Congo’s Dancers is an extensive and innovative study on dance in Kinshasa. The book is based on important fieldwork, including the written and video notes taken by the author. Throughout her narrative, Lesley Braun writes about her experiences as an inhabitant of a parcelle, a fenced courtyard including several housing units shared with other women in Kinshasa, and about her own experience as a dancer in medium and large bands in Kinshasa. One of the most compelling episodes in the book includes the author’s own participation as a dancer in a Pentecostal church service.
A complex theoretical framework is woven throughout this precisely written study. The writing on performance, for example, nods to the works of Nietzsche, as well as to Judith Butler, highlighting the fact that performances may change according to their audiences. Kinshasa itself appears through this narrative as a theater-city, the megalopolis being a stage for its inhabitants, dancers, and others. Theoretical works include conversations about the techniques of everyday life, often described as getting by or débrouillardise, for which the writings of Michel de Certeau, for example, are mobilized in the narrative. Most importantly Lesley Braun uses the works of Gregory Bateson and the Palo Alto school about the double binds to define the intertwined relations, or knots, in which women find themselves. Mobility on the stage and society means for the Congo’s Dancers having to find their own strategies between contradictory injunctions, each realization of these injunctions potentially being met with various forms of backlash. The skills that women must deploy include the ways to navigate such injunctions, to form supportive networks of solidarity, and to perform various kinds of work, including affective and unpaid labor.

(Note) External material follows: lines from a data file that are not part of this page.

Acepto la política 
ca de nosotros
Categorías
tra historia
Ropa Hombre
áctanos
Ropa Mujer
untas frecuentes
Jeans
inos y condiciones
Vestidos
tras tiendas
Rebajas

Dance is researched and presented throughout this book in a holistic manner, taking place at home, in concerts, in church, in funerals, in rehearsals, and in the micro-credit associations called moziki (or tontines). From the onset, Lesley Braun mentions that she encountered double binds herself, for example when finding a place where to live in Kinshasa. Double binds are then a recurring presence in the book, especially in the context of dance performed mainly at concerts and in church, but also in other forms of women’s work. Social practices of patronage or encadrement are the topic of special attention. The author shows well the historical depth of the concepts employed, for example when discussing moral panics about dance, that are to a large extent inherited from the colonial period—a colonial authority characterized by the trinity of church, state, and commerce.
Congo’s Dancers is structured in five chapters. The introduction presents the topic and the main lines of the theoretical toolbox chosen by the author, as well as glimpses into her fieldwork. Chapter One discusses the position of female dancers in Congolese society and traces historical roots, allowing to see the role of the colonial rule in building anxiety around dance and gender relations. Chapter Two focuses on dance practices in various venues in Kinshasa, from concert halls and bars to wakes and Pentecostal churches. The variety of places for performance complicates the reading of dance and the roles invested by women dancers. Chapter Three shifts to the dancers themselves, their work on stage, reputation management, and the assertion of individualities. Chapter Four zooms in on the mythical figure of Mami Wata, a river goddess who through many histories told in the Congo, channels narratives of ambition, greed, sexuality, and the threat of ruin. This chapter links dance to practices of occultism that are numerous and diverse in present day Kinshasa, thus pursuing the examination of the links between dance and spiritualities. In Chapter Five, the author returns to the careers of women, departing from her observations on dancers to study other professions, notably journalism, politics and international trade, thus examining how double binds encountered by dancers are present in other careers often considered to be more respectable. In so doing, the chapter places the experiences of dance in the broader landscape of occupations that each, in one way or another, generate public exposure. Notions of patronage and getting by create a broad arc between the forms of labor discussed in the book. The book ends with a coda that brings together such relational knots, addressing the negotiation of social relations and boundaries between genders in Kinshasa.
The dancers are the most visible people in the Congolese rumba, omnipresent as they are in concerts and rehearsals, but mostly ignored in scholarship, maybe because their contribution is also mostly only paid for informally. Lesley Braun’s book is an important contribution to dance studies, and her work also matters to multiple scholarly fields. Congo’s Dancers adds a major piece to the puzzle of music studies on Central Africa. It makes another contribution to scholarly work on practices of spiritualities and of religion in present day Kinshasa. The book also sheds new light on the study of informal economies, discussed in the associative forms of moziki, in the more or less formal networks of churches and cults, in the structures of patronage, and in the side hustles, strategies, or mathématiques that the inhabitants of Kinshasa deploy to get by with daily life.